The catalytic performance of Mo/ZrO 2 catalysts in selective oxidation of methane to formaldehyde with molecular oxygen as oxidant has been investigated. The maximal yield of formaldehyde, ca. 4.0% (47.8% formaldehyde selectivity), was obtained on 12 wt.% Mo/ZrO 2 catalyst at 400 °C, 5.0 MPa, CH 4/O 2/N 2=10/1/3 and 12,000 ml g −1 catalyst h −1. The physicochemical properties of these catalysts, such as BET surface area, structure, particle size, reducibility, ion oxidation state and surface composition have been comparatively characterized by using BET, X-ray diffractometer (XRD), LR spectra (LRS), H 2-temperature-programmed reduction (TPR) and X-ray photoelectron spectroscopy (XPS) technology.
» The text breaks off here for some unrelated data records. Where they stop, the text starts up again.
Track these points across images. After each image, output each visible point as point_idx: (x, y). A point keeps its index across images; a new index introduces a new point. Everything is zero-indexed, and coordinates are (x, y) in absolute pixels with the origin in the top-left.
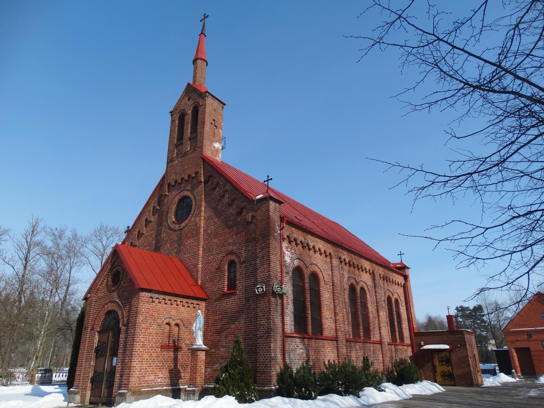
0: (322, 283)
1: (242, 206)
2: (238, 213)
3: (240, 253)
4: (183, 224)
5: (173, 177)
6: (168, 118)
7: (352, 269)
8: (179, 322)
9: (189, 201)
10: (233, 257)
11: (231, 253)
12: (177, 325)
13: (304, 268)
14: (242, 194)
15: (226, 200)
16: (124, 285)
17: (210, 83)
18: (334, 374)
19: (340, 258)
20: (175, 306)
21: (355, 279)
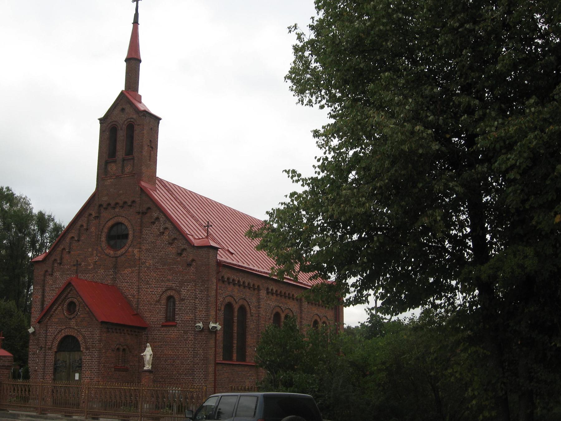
0: (249, 315)
1: (183, 247)
2: (178, 254)
3: (180, 291)
4: (119, 253)
5: (105, 198)
6: (97, 126)
7: (279, 298)
8: (125, 347)
9: (123, 227)
10: (170, 293)
11: (171, 289)
12: (124, 350)
13: (234, 303)
14: (183, 236)
15: (166, 237)
16: (82, 316)
17: (150, 99)
18: (337, 63)
19: (268, 289)
20: (123, 334)
21: (280, 307)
The results clearly show that some interaction between Mo and ZrO 2 occurred. Such interaction induced the changes of physicochemical properties, which in turn determined the catalytic performance. The effects were a function of the Mo-loading. Zr(MoO 4) 2 in Mo/ZrO 2 catalysts were closely related to the formation of formaldehyde. The methane conversion and formaldehyde selectivity has been also correlated to the density of molybdenum oxides. The higher the density of molybdenum oxide, the higher was the specific activity. The MoO species of Zr(MoO 4) 2 enable selective oxidation of methane to formaldehyde, while the many more lattice oxygen species and bulk MoO 3 accelerated the deep oxidation of product formaldehyde.